Hi, apologies for this basic question as I am new to the field. I have been checking my NGS data using FastQC and the checks fail on the Kmer content section. There appears to be a sequence TAGATCGGAA at position 90-100 bp in the reads which is enriched around 12 fold (Obs/Exp Max). However nothing shows up in the 'Overrepresented sequences' or 'Adapter content' sections of the report (complete flat line). The sequencing was done as BGI and I do not know what primers were used. My question is should I be trying to remove this Kmer sequence?
If I use grep on the first million reads in my fastq file to look for the sequence I only find 36 which appears to be quite a low number?

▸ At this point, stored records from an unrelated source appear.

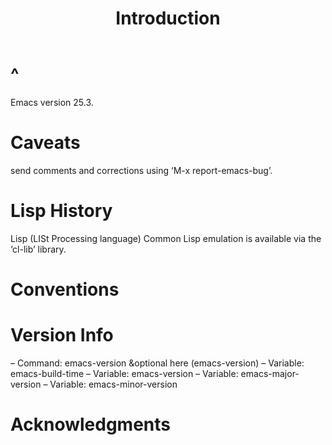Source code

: #+TITLE:Introduction
* ^
Emacs version 25.3.
* Caveats
send comments and corrections using ‘M-x report-emacs-bug’.
* Lisp History
Lisp (LISt Processing language) 
Common Lisp emulation is available via the ‘cl-lib’ library.
* Conventions
* Version Info
-- Command: emacs-version &optional here
(emacs-version)
-- Variable: emacs-build-time
-- Variable: emacs-version
-- Variable: emacs-major-version
-- Variable: emacs-minor-version
* Acknowledgments

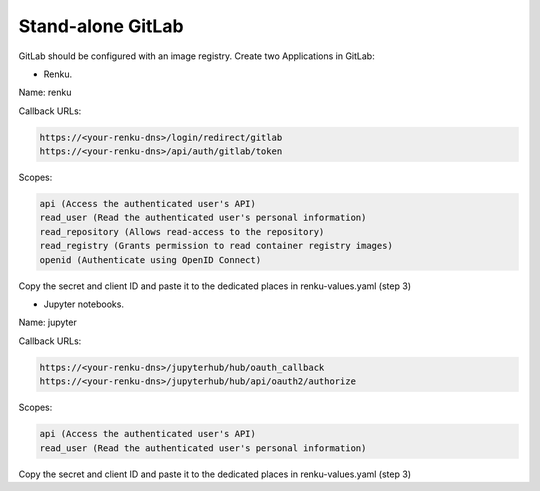.. _standalone-gitlab:

Stand-alone GitLab
==================

GitLab should be configured with an image registry.
Create two Applications in GitLab:

- Renku.

Name: renku

Callback URLs:

.. code-block:: console

  https://<your-renku-dns>/login/redirect/gitlab
  https://<your-renku-dns>/api/auth/gitlab/token

Scopes:

.. code-block:: console

    api (Access the authenticated user's API)
    read_user (Read the authenticated user's personal information)
    read_repository (Allows read-access to the repository)
    read_registry (Grants permission to read container registry images)
    openid (Authenticate using OpenID Connect)

Copy the secret and client ID and paste it to the dedicated places in renku-values.yaml (step 3)

- Jupyter notebooks.

Name: jupyter

Callback URLs:

.. code-block:: console

  https://<your-renku-dns>/jupyterhub/hub/oauth_callback
  https://<your-renku-dns>/jupyterhub/hub/api/oauth2/authorize

Scopes:

.. code-block:: console

    api (Access the authenticated user's API)
    read_user (Read the authenticated user's personal information)

Copy the secret and client ID and paste it to the dedicated places in renku-values.yaml (step 3)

$ gunzip -c data1.fq.gz | head -4000000 | grep TAGATCGGAA | wc -l
Thanks for the help
This plot in general and that fold change and pvalue in particular are not informative and, in the vast majority of cases cause only confusion.
This plot should be removed from the output of this tool.
Agreed, I really wish that FastQC had big warnings above their plots like "this is only meaningful for whole-genome sequencing".
I have ChIPseq data with a similar problem, the quality scores are good for this data, so I aligned the reads using bowtie and used macs2 for peak calling and only when I use this particular sample (input) I do not get peaks for my IP samples. Using a different input will yield peaks for all IP-samples. I will appreciate any feedback.
Try doing a PCA or clustering of the various input and ChIP samples (e.g., with deepTools), perhaps you have a sample swap.
I suspect that the outlier sample has signal mostly at regions that should be blacklisted. Either way, you have one weird sample that might need to be excluded, that happens.
I see a very similar kmer plot with exact same kmers showing up as over-represented. I am wondering if you were able to find the cause of these. My data is Agilent exomes so I am wondering if there could be adapters/baits/coltrol sequences in the target enrichment kit that are popping up.